Polen
Rafał Riedel

Bereits in seiner Masterarbeit mit dem Titel „Polen im Prozess der Europäischen Integration", welche Rafał Riedel 1999 an der Schlesischen Universität Katowice einreichte, setzte der Politikwissenschaftler den Fokus seiner künftigen Forschungsarbeit auf den Themenbereich der Europäischen Integration. Seitdem greift er Themen wie die politische Ökonomie, die Währungsintegration sowie die europäische Integration mit einem besonderen Schwerpunkt auf der EU-Osterweiterung auf. Außerdem beschäftigt er sich angesichts des Klimawandels mit Wirtschafts- und Energiepolitik in Europa.
2020 bewarb sich Rafał Riedel erfolgreich für ein Stipendium des KAAD für einen Forschungsaufenthalt an der Technischen Universität Chemnitz, um seine Forschungen zum Wirtschaftspopulismus in Mittel- und Osteuropa zu intensivieren. Dieses Stipendium ermöglichte Rafał Riedel auch eine Erweiterung seiner internationalen akademischen Vernetzung. 2024 veröffentlichte er seine Forschungsergebnisse unter dem Titel „Populism and Memory Manipulations“ in der „Encyclopedia of New Populism and Responses in the 21st Century“.

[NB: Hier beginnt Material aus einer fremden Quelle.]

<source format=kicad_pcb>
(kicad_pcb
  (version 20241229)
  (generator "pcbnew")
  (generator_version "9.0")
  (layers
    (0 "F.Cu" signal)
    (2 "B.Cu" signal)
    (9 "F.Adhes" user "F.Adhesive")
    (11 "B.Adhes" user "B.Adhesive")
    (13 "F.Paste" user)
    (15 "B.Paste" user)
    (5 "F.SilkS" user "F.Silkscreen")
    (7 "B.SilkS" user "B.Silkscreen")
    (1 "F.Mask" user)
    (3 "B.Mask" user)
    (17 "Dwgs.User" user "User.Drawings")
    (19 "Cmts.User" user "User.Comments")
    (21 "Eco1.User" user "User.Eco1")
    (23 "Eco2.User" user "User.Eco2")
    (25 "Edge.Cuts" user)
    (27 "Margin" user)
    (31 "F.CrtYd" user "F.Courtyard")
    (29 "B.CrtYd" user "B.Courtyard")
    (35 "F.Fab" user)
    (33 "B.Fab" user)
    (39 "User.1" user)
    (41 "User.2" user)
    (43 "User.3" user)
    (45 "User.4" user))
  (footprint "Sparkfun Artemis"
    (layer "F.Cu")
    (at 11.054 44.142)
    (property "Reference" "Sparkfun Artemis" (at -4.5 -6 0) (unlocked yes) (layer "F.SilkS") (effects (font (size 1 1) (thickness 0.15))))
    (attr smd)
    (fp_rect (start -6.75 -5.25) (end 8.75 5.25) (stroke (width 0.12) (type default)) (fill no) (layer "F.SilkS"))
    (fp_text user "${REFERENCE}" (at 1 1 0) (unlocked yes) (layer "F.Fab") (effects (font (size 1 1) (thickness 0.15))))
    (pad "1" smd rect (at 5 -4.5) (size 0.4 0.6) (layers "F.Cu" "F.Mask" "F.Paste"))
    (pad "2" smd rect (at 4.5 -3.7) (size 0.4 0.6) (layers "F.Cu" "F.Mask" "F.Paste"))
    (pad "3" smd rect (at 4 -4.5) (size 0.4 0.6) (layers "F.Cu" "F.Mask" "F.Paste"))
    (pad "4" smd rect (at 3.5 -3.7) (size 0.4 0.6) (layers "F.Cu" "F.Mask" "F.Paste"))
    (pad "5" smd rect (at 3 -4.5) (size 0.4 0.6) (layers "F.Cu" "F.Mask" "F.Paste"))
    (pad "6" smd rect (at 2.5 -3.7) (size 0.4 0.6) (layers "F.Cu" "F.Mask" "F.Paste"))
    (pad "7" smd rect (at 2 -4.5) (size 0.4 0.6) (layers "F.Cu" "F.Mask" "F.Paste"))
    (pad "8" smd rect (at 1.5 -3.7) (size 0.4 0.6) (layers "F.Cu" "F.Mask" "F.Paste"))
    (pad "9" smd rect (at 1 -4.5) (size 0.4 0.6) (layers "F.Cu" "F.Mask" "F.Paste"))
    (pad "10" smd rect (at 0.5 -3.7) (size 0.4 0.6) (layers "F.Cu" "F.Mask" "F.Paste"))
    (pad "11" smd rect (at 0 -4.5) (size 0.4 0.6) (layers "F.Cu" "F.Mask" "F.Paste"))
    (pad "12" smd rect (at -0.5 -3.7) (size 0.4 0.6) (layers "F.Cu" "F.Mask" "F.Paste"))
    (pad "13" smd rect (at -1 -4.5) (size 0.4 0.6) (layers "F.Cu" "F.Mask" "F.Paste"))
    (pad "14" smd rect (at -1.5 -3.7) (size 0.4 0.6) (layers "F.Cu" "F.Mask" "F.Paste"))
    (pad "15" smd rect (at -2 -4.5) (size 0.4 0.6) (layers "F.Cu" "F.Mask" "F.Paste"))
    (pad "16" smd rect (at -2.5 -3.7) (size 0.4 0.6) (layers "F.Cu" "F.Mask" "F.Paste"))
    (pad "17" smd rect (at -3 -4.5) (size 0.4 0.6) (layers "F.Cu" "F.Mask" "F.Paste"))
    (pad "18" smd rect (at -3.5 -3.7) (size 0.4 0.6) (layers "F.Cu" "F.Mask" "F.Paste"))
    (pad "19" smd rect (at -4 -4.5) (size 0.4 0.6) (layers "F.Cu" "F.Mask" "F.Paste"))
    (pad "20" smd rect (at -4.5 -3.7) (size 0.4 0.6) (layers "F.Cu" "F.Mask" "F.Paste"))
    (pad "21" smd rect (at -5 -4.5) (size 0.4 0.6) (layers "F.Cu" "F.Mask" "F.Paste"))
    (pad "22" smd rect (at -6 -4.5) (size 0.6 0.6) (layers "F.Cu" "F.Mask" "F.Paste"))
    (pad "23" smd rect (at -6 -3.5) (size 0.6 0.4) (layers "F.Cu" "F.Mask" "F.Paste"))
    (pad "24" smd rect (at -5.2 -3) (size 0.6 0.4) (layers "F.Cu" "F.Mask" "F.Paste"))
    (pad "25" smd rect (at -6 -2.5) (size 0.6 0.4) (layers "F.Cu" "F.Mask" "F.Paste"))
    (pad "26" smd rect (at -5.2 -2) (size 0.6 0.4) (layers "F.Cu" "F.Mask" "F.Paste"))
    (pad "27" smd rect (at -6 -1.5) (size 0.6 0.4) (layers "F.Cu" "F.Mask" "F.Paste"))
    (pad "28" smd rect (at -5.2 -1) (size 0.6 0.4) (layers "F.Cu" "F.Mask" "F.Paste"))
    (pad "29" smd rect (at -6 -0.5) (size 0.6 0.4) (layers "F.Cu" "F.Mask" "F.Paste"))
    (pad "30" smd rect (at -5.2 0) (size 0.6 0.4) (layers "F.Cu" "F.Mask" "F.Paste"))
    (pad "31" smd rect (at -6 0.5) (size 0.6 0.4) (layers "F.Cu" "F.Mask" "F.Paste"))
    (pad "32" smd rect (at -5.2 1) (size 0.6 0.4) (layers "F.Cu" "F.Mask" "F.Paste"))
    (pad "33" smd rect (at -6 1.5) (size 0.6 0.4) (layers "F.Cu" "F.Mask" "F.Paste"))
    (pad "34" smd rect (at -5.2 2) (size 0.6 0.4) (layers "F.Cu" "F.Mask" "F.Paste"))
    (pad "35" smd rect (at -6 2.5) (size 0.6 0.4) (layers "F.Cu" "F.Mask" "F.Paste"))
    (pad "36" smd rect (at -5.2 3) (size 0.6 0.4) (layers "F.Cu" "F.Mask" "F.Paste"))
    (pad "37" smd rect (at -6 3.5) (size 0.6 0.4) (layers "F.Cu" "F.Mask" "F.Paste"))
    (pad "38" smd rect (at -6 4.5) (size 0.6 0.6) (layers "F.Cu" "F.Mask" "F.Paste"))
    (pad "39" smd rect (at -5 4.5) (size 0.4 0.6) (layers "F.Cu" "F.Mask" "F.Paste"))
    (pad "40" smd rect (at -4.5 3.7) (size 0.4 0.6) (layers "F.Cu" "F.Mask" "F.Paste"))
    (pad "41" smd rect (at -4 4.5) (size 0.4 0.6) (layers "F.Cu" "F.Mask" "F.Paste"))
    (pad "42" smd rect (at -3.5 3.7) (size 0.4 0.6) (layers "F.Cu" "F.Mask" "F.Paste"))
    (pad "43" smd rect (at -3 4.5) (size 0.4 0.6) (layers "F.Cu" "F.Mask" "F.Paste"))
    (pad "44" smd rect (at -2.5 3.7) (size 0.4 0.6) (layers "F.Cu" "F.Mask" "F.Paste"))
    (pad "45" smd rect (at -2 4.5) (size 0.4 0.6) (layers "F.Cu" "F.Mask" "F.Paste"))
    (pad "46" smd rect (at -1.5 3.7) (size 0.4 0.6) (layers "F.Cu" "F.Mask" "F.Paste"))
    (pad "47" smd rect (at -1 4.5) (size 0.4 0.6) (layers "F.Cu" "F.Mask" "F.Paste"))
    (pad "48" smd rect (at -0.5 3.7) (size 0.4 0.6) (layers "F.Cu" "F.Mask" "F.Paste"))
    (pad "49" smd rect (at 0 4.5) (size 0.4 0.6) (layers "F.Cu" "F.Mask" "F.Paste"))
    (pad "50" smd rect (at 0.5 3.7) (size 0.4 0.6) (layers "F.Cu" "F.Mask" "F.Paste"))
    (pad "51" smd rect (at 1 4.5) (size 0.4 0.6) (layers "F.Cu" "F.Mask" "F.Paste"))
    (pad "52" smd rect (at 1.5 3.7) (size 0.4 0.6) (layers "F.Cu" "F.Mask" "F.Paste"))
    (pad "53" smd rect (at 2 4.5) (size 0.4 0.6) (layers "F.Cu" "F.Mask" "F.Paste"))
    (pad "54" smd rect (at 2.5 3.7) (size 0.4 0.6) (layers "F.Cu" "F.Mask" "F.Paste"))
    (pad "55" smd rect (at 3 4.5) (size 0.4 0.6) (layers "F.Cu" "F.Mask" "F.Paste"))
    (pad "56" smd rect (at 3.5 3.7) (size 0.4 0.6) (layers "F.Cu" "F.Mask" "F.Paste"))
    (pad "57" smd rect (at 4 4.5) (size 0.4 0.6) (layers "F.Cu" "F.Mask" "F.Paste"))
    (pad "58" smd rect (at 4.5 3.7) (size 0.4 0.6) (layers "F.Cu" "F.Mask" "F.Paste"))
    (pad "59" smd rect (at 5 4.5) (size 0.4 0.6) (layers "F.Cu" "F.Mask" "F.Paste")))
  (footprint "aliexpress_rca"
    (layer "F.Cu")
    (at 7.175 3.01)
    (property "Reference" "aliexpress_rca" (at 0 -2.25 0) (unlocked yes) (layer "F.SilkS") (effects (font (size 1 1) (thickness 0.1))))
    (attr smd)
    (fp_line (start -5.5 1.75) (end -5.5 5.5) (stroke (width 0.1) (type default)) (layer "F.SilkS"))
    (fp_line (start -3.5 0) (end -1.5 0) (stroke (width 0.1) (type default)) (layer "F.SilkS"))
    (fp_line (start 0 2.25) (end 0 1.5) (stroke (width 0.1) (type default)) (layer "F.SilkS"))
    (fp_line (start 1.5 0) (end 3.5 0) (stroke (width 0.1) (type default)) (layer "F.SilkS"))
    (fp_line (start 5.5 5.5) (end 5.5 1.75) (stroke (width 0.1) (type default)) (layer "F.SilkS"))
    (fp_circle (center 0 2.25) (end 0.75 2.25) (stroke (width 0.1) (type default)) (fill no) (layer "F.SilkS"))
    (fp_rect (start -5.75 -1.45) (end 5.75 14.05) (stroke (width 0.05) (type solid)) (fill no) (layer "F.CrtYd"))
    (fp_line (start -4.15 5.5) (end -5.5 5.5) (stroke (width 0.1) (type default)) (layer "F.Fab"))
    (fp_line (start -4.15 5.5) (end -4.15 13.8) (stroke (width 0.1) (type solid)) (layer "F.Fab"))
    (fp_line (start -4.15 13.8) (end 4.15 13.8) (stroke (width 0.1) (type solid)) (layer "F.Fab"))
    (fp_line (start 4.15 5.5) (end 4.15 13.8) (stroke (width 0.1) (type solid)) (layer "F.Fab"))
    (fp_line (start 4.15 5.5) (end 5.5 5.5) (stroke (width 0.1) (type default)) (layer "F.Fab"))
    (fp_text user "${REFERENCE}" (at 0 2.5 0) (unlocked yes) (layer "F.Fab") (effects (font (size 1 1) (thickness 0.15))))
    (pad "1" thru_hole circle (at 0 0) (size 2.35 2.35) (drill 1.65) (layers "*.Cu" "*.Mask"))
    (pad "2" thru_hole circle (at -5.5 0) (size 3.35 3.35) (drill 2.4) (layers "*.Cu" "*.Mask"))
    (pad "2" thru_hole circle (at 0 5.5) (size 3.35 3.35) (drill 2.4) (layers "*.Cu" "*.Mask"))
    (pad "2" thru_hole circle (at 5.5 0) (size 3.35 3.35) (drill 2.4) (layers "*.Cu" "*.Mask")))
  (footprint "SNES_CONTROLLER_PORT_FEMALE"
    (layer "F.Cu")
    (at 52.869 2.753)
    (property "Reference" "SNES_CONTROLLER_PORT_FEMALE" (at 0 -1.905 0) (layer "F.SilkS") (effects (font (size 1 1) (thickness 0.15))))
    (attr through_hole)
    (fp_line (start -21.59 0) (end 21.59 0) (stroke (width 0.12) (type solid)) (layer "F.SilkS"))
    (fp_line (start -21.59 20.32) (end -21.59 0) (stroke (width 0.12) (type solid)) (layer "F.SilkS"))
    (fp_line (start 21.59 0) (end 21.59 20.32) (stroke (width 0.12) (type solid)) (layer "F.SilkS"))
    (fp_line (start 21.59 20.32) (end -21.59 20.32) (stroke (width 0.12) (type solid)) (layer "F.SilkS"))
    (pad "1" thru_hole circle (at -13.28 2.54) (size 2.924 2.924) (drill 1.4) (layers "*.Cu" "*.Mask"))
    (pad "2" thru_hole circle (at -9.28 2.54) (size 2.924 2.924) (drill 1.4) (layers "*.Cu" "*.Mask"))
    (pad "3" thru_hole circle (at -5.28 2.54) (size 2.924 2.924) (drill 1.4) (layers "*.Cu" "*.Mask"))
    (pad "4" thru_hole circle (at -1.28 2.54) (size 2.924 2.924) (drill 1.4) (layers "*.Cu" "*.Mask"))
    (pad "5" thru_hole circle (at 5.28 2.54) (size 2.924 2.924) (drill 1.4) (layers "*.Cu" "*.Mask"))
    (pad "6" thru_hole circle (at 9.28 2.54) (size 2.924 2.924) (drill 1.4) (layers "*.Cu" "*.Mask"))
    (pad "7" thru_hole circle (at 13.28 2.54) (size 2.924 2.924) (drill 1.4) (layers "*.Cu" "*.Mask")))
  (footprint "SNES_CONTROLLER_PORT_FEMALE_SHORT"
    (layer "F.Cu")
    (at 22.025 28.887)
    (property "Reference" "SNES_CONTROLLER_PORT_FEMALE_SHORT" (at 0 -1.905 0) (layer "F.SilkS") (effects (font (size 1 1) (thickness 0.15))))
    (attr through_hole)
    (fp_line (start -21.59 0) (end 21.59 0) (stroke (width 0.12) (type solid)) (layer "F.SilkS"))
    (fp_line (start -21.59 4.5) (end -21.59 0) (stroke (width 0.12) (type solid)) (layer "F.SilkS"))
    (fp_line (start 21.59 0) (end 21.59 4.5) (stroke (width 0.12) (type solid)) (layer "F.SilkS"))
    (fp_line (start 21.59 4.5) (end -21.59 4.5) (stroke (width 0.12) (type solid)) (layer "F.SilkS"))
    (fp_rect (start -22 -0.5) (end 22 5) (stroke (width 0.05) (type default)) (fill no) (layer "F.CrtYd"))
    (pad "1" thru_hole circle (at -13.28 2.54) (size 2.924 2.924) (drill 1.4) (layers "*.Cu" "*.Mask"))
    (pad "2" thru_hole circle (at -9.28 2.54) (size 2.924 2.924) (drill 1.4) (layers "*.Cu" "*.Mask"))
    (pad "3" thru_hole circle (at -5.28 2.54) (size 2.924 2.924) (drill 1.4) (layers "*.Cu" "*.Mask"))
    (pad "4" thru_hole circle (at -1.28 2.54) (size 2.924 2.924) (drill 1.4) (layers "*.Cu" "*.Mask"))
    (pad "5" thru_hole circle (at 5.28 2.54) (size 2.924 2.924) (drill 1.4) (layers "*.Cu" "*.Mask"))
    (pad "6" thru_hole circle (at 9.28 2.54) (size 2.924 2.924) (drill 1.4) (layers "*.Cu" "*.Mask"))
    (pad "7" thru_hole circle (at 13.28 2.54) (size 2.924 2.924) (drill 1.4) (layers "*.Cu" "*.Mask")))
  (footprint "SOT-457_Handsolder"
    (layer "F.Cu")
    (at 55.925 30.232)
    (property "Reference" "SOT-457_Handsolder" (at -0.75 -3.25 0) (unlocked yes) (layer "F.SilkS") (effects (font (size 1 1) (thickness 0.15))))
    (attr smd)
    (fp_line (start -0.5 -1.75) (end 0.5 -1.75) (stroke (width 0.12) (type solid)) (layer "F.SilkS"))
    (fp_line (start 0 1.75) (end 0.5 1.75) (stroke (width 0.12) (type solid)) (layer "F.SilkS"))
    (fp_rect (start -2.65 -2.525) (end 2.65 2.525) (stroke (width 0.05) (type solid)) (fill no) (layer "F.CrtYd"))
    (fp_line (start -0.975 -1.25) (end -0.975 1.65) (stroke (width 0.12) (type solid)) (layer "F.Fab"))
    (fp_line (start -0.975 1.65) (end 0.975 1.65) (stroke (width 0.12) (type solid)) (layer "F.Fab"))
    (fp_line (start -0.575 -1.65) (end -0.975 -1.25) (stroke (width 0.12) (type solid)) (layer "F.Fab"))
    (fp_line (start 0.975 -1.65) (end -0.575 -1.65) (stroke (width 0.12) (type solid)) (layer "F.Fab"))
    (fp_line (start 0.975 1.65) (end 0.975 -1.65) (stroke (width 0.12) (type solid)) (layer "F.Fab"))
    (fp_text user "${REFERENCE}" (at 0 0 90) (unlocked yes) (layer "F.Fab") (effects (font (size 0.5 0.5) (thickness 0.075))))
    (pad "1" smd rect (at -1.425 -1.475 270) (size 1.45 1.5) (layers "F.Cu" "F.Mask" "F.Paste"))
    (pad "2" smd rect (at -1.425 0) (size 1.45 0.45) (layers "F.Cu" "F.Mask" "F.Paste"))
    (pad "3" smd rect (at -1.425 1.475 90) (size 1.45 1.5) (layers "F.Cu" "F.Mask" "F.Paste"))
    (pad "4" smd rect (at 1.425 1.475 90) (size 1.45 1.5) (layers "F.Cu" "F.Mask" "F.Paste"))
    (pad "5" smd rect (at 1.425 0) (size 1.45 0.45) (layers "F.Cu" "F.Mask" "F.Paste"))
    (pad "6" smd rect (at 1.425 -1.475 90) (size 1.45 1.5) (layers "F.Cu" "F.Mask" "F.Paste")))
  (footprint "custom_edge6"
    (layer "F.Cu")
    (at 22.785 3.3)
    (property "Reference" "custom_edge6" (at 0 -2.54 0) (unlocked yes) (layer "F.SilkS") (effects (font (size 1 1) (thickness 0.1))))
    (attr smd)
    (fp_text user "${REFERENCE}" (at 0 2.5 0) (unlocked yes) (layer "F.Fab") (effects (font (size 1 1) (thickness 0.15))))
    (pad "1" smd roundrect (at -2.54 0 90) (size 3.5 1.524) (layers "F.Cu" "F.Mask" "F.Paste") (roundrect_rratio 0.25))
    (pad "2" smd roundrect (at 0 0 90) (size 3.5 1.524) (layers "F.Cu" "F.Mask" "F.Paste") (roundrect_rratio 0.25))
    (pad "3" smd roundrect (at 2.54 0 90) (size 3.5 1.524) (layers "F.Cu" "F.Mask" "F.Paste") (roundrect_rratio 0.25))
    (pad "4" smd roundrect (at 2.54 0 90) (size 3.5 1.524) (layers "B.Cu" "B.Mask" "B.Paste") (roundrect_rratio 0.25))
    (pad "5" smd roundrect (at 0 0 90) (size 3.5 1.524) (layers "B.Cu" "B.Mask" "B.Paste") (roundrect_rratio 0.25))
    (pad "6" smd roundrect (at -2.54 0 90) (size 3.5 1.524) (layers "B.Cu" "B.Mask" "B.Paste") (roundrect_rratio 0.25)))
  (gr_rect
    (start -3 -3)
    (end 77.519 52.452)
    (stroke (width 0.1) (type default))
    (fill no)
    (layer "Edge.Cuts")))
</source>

Zurück in Polen, setze Rafał Riedel seine berufliche Tätigkeit an der Universität Opole fort. Seine akademische Tätigkeit ist vor dem Hintergrund auseinandertreibender Kräfte in Europa, des Erstarkens von Populismus und autoritären Tendenzen und zur Lösung europäischer Integrationsfragen, die in nationalen Fragestellungen wurzeln, aktueller denn je.
Als Alumnus bringt sich Rafał Riedel regelmäßig in verschiedene Veranstaltungen des KAAD ein, darunter etwa auf der Alumni-Konferenz „Natur – Geist und Macht“, die im Mai 2022 im schlesischen Nysa stattfand und auf der er die politische Strategie der damaligen polnischen Regierung im Klima-Energie-Bereich im Kontext der EU-Klimaschutzmaßnahmen beleuchtete. Im Rahmen des KAAD-Seminars, das sich 2023 in Oświęcim (Auschwitz), Polen, mit der „Aufarbeitung von Gewalt, Schuld und kollektiven Traumata“ auseinandersetzte, zeichnete Rafał Riedel in einem Vortrag mit dem Titel „Die Erfahrung von Auschwitz – die Erinnerung an den Holocaust und das kollektive Gedächtnis Europas“ sieben Zirkel der kollektiven Erinnerung in Europa nach, die von Holocaust, Krieg und Vertreibung aus auch das Gedenken an den Sowjetkommunismus und den Umgang mit der Gewalt der Kolonialzeit beinhalten. Durch seinen Vortrag machte er deutlich, dass eine profunde Aufarbeitung der Geschichte für das friedliche Zusammenleben der Völker unentbehrlich ist.
Seine herausragende Expertise und Erfahrung bringt der Politikwissenschaftler seit 2022 auch in die Arbeit des Expertengremiums „Institutionen, Verwaltung und Rechtssysteme“ des Europäischen Forschungsrats (ERC) ein, in welches er im Berichtsjahr erneut berufen wurde.
Rafał Riedel glaubt fest daran, dass der internationale Austausch eine entscheidende Rolle dabei spielt, die großen Fragen der Gegenwart zu beantworten. Besonders in Zeiten von Klimawandel, politischen Spannungen und gesellschaftlichen Umbrüchen hält er es für notwendig, dass Wissenschaftlerinnen und Wissenschaftler weltweit zusammenarbeiten, um nachhaltige Antworten zu finden. In dem Kontext lobt Rafal Riedel insbesondere die ideelle Förderung des KAAD, durch dessen international ausgerichtete Veranstaltungen die Verbindungen zwischen Wissenschaft und Glauben gefördert werden und eine Verständigung zwischen Nationen und Konfessionen kontinentalübergreifend gestärkt wird.